▶ Selected passage

31.1411, Review: Anthropological Linguistics; Language Documentation; Typology: Jones (2019)
The LINGUIST List
linguist at listserv.linguistlist.org
Tue Apr 21 01:43:26 UTC 2020
LINGUIST List: Vol-31-1411. Mon Apr 20 2020. ISSN: 1069 - 4875.
Subject: 31.1411, Review: Anthropological Linguistics; Language Documentation; Typology: Jones (2019)
Moderator: Malgorzata E. Cavar (linguist at linguistlist.org)
Student Moderator: Jeremy Coburn
Managing Editor: Becca Morris
Team: Helen Aristar-Dry, Everett Green, Sarah Robinson, Lauren Perkins, Nils Hjortnaes, Yiwen Zhang, Joshua Sims
Jobs: jobs at linguistlist.org | Conferences: callconf at linguistlist.org | Pubs: pubs at linguistlist.org
Homepage: http://linguistlist.org
Please support the LL editors and operation with a donation at:
https://funddrive.linguistlist.org/donate/
Editor for this issue: Jeremy Coburn <jecoburn at linguistlist.org>
================================================================
Date: Mon, 20 Apr 2020 21:42:56
From: Michael Maxwell [mmaxwell at umd.edu]
Subject: Endangered Languages and New Technologies
Discuss this message:
http://linguistlist.org/pubs/reviews/get-review.cfm?subid=36585077
Book announced at http://linguistlist.org/issues/30/30-3430.html
EDITOR: Mari C. Jones
TITLE: Endangered Languages and New Technologies
PUBLISHER: Cambridge University Press
YEAR: 2019
REVIEWER: Michael B. Maxwell, University of Maryland
SUMMARY
Twenty years ago, I reviewed a publication coming out of the First
International Conference on Language Resources and Evaluation (LREC). While
that conference ostensibly targeted smaller languages, I remarked in my review
that their notion of ''smaller'' appeared to be restricted to the largest
hundred or so languages of the world, minus English, Modern Standard Arabic,
and Mandarin Chinese.

▶ Study material

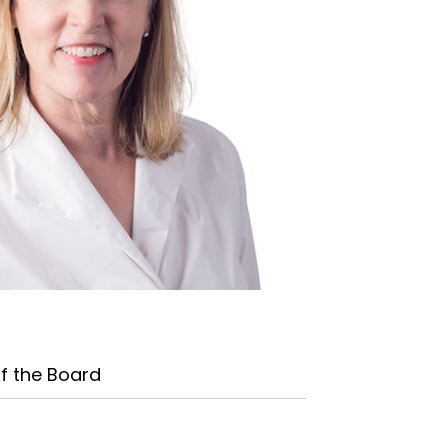
f the Board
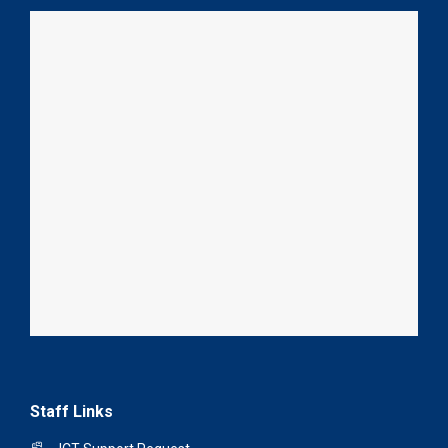
Staff Links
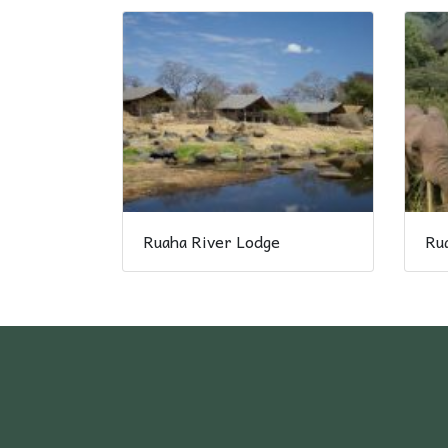
Ruaha River Lodge
Rua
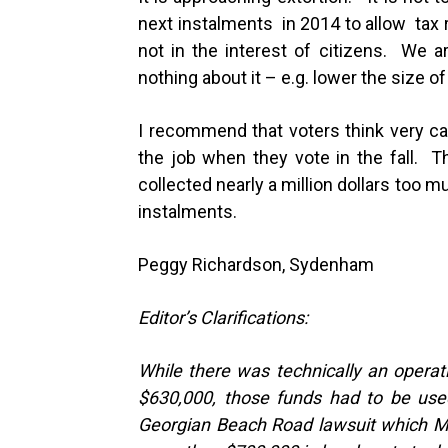
next instalments in 2014 to allow tax re
not in the interest of citizens. We ar
nothing about it – e.g. lower the size of
I recommend that voters think very car
the job when they vote in the fall. 
collected nearly a million dollars too m
instalments.
Peggy Richardson, Sydenham
Editor’s Clarifications:
While there was technically an opera
$630,000, those funds had to be used
Georgian Beach Road lawsuit which Mea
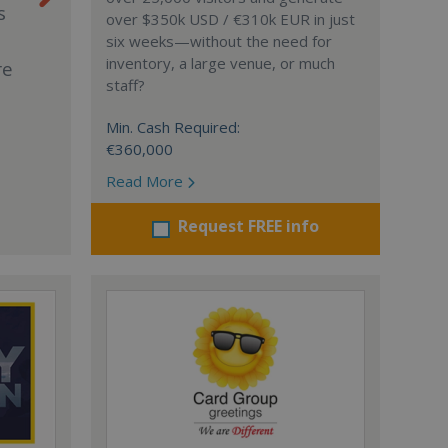
s
over $350k USD / €310k EUR in just
six weeks—without the need for
inventory, a large venue, or much
re
staff?
Min. Cash Required:
€360,000
Read More
Request FREE info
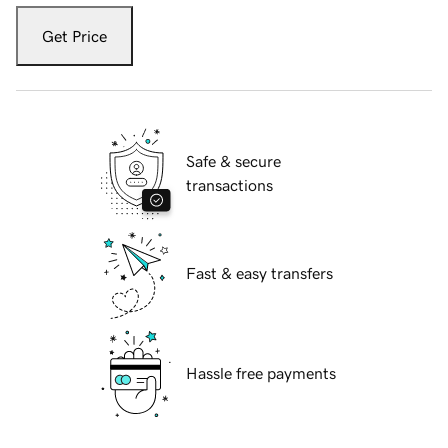
Get Price
Safe & secure
transactions
Fast & easy transfers
Hassle free payments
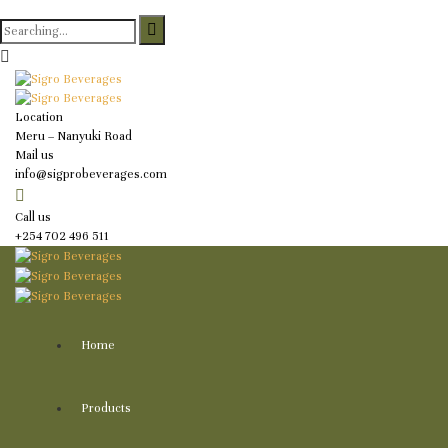
Search
for:
Location
Meru – Nanyuki Road
Mail us
info@sigprobeverages.com
Call us
+254 702 496 511
Home
Products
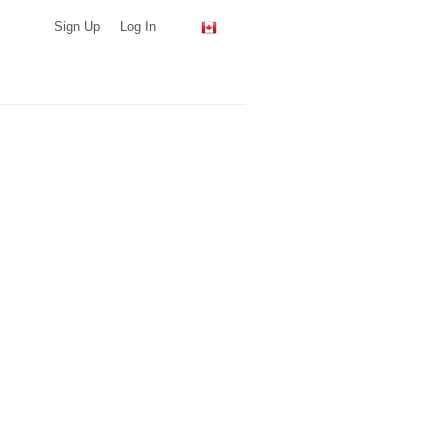
Sign Up
Log In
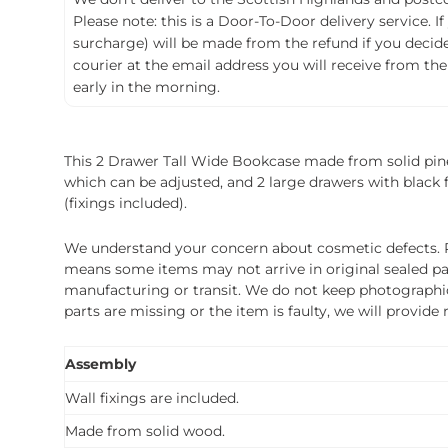
Please note: this is a Door-To-Door delivery service. I
surcharge) will be made from the refund if you decide t
courier at the email address you will receive from the
early in the morning.
This 2 Drawer Tall Wide Bookcase made from solid pine w
which can be adjusted, and 2 large drawers with black f
(fixings included).
We understand your concern about cosmetic defects. Pl
means some items may not arrive in original sealed pa
manufacturing or transit. We do not keep photographic r
parts are missing or the item is faulty, we will provide
Assembly
Wall fixings are included.
Made from solid wood.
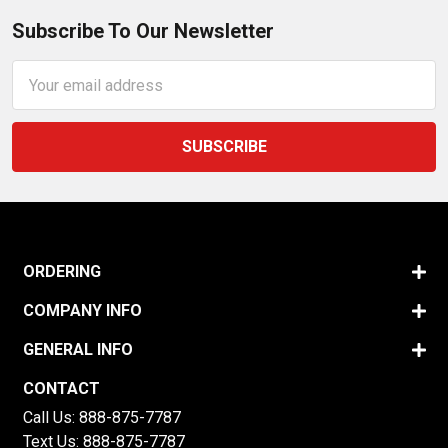
Subscribe To Our Newsletter
Email
Address
ORDERING
COMPANY INFO
GENERAL INFO
CONTACT
Call Us:
888-875-7787
Text Us:
888-875-7787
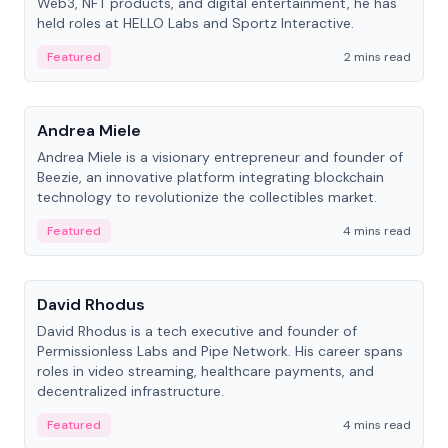
Web3, NFT products, and digital entertainment, he has
held roles at HELLO Labs and Sportz Interactive.
Featured
2 mins read
People
Andrea Miele
Andrea Miele is a visionary entrepreneur and founder of
Beezie, an innovative platform integrating blockchain
technology to revolutionize the collectibles market.
Featured
4 mins read
People
David Rhodus
David Rhodus is a tech executive and founder of
Permissionless Labs and Pipe Network. His career spans
roles in video streaming, healthcare payments, and
decentralized infrastructure.
Featured
4 mins read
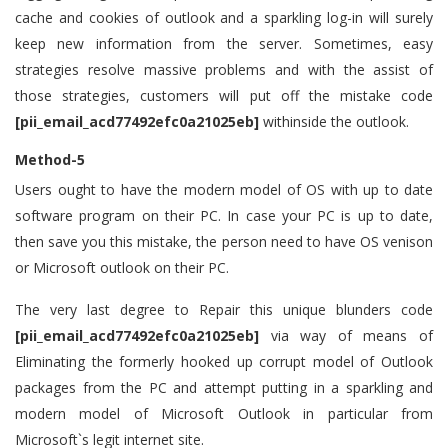
cache and cookies of outlook and a sparkling log-in will surely
keep new information from the server. Sometimes, easy
strategies resolve massive problems and with the assist of
those strategies, customers will put off the mistake code
[pii_email_acd77492efc0a21025eb]
withinside the outlook.
Method-5
Users ought to have the modern model of OS with up to date
software program on their PC. In case your PC is up to date,
then save you this mistake, the person need to have OS venison
or Microsoft outlook on their PC.
The very last degree to Repair this unique blunders code
[pii_email_acd77492efc0a21025eb]
via way of means of
Eliminating the formerly hooked up corrupt model of Outlook
packages from the PC and attempt putting in a sparkling and
modern model of Microsoft Outlook in particular from
Microsoft`s legit internet site.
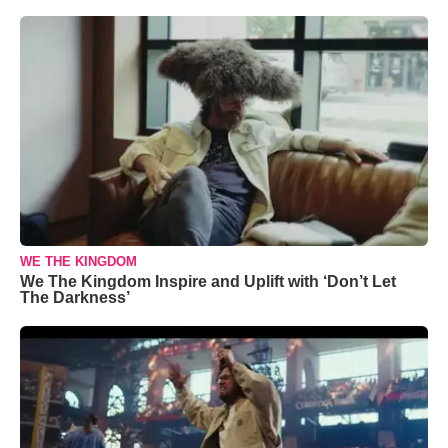
WE THE KINGDOM
We The Kingdom Inspire and Uplift with ‘Don’t Let
The Darkness’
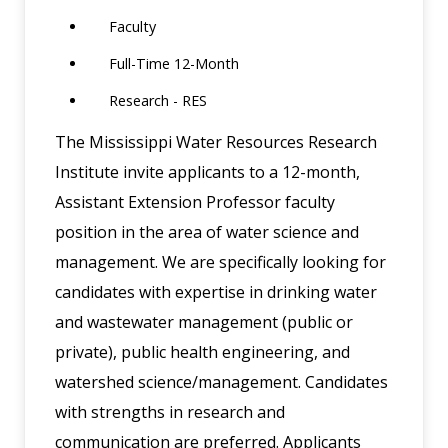
Faculty
Full-Time 12-Month
Research - RES
The Mississippi Water Resources Research
Institute invite applicants to a 12-month,
Assistant Extension Professor faculty
position in the area of water science and
management. We are specifically looking for
candidates with expertise in drinking water
and wastewater management (public or
private), public health engineering, and
watershed science/management. Candidates
with strengths in research and
communication are preferred. Applicants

▶ Prompt
Extend the review of Endangered Languages and New Technologies above, picking up right after its last sentence.

▶ Answer box
The situation is improved today, with entire conferences looking at ways to
study and preserve endangered languages, in many cases relying on
computational analysis. Nevertheless, endangered languages are hardly a topic
of great interest in the field of computational linguistics, with a few
exceptions. This book is one of those exceptions. Its preface, by Mari C.
Jones, states that it aims for ''a practicable synthesis of old and new
methodologies'', where ''old'' is presumably pencil-and-paper techniques, and
''new'' is computationally informed (if not necessarily driven) technologies.
The synthesis is viewed from two directions: new technologies for description
and analysis, and how new technologies are being used for language
revitalization (but see my comment at the end of this review).
Nicholas Ostler provides an ''Introduction: Endangered languages in the new
multi-lingual order per genus et differentiam.'' The claim here is that ''the
world will lose its motivation to maintain English as a convenient lingua
franca just as automatic language conversion becomes...realistic.'' Ostler
expresses the hope that automatic language conversion (i.e. Machine
Translation, MT) will extend to smaller languages--but in the end, the hope
that this will breathe new life into those languages has been dashed by their
lack of computer-readable data, particularly parallel text. Ostler briefly
describes approaches to solving this problem, such as finding parallel corpora
between more documented and less documented related languages, so that their
similarities and differences (the ''genus et differantiam'' of the title)
could in theory more easily provide a way to discover the properties of the
less documented language, and thereby build MT systems (presumably by pivoting
on the more documented language, although Ostler does not go into detail
here). There has indeed been some research on this approach (which I will
come back to at the end of this review); but even this is not enough, if only
because not all small languages have better documented relatives. Bilingual
dictionaries could provide another help for MT; but it has been parallel text,
not bilingual dictionaries, that jump-started machine translation in the last
couple decades. In sum, while I find it quite possible that English will be
displaced as a lingua franca in some future, and that in that future there
will be MT systems for many more languages, in my view that will not come soon
enough to help languages that are endangered today.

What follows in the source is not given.